◆ Dataset entries ◆
----------

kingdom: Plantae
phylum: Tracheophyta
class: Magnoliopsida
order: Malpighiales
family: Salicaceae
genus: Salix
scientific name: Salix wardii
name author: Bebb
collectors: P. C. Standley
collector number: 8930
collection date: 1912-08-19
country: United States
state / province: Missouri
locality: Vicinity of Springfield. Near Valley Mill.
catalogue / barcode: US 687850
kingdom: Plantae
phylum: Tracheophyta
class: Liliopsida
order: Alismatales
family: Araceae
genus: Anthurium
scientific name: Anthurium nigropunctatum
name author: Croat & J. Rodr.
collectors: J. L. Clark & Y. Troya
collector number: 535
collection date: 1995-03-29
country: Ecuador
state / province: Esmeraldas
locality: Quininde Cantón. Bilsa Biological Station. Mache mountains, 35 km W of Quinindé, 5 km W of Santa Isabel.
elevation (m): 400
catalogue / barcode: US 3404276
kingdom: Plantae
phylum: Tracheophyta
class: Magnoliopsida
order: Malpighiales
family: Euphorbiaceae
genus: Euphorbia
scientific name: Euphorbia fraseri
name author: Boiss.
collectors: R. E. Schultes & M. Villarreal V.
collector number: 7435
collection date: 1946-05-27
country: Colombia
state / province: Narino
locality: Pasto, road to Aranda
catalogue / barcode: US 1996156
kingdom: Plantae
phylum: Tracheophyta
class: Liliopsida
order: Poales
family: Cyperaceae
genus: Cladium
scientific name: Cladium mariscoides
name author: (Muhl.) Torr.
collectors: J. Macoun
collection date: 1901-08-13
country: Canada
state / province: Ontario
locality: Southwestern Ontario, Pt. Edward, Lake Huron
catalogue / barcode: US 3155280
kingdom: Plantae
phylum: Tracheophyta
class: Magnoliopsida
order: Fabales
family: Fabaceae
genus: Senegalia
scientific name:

----------

◆ Task prompt ◆
Reproduce the material above verbatim, line by line in the same order.

◆ Answer for this exercise ◆
kingdom: Plantae
phylum: Tracheophyta
class: Magnoliopsida
order: Malpighiales
family: Salicaceae
genus: Salix
scientific name: Salix wardii
name author: Bebb
collectors: P. C. Standley
collector number: 8930
collection date: 1912-08-19
country: United States
state / province: Missouri
locality: Vicinity of Springfield. Near Valley Mill.
catalogue / barcode: US 687850
kingdom: Plantae
phylum: Tracheophyta
class: Liliopsida
order: Alismatales
family: Araceae
genus: Anthurium
scientific name: Anthurium nigropunctatum
name author: Croat & J. Rodr.
collectors: J. L. Clark & Y. Troya
collector number: 535
collection date: 1995-03-29
country: Ecuador
state / province: Esmeraldas
locality: Quininde Cantón. Bilsa Biological Station. Mache mountains, 35 km W of Quinindé, 5 km W of Santa Isabel.
elevation (m): 400
catalogue / barcode: US 3404276
kingdom: Plantae
phylum: Tracheophyta
class: Magnoliopsida
order: Malpighiales
family: Euphorbiaceae
genus: Euphorbia
scientific name: Euphorbia fraseri
name author: Boiss.
collectors: R. E. Schultes & M. Villarreal V.
collector number: 7435
collection date: 1946-05-27
country: Colombia
state / province: Narino
locality: Pasto, road to Aranda
catalogue / barcode: US 1996156
kingdom: Plantae
phylum: Tracheophyta
class: Liliopsida
order: Poales
family: Cyperaceae
genus: Cladium
scientific name: Cladium mariscoides
name author: (Muhl.) Torr.
collectors: J. Macoun
collection date: 1901-08-13
country: Canada
state / province: Ontario
locality: Southwestern Ontario, Pt. Edward, Lake Huron
catalogue / barcode: US 3155280
kingdom: Plantae
phylum: Tracheophyta
class: Magnoliopsida
order: Fabales
family: Fabaceae
genus: Senegalia
scientific name:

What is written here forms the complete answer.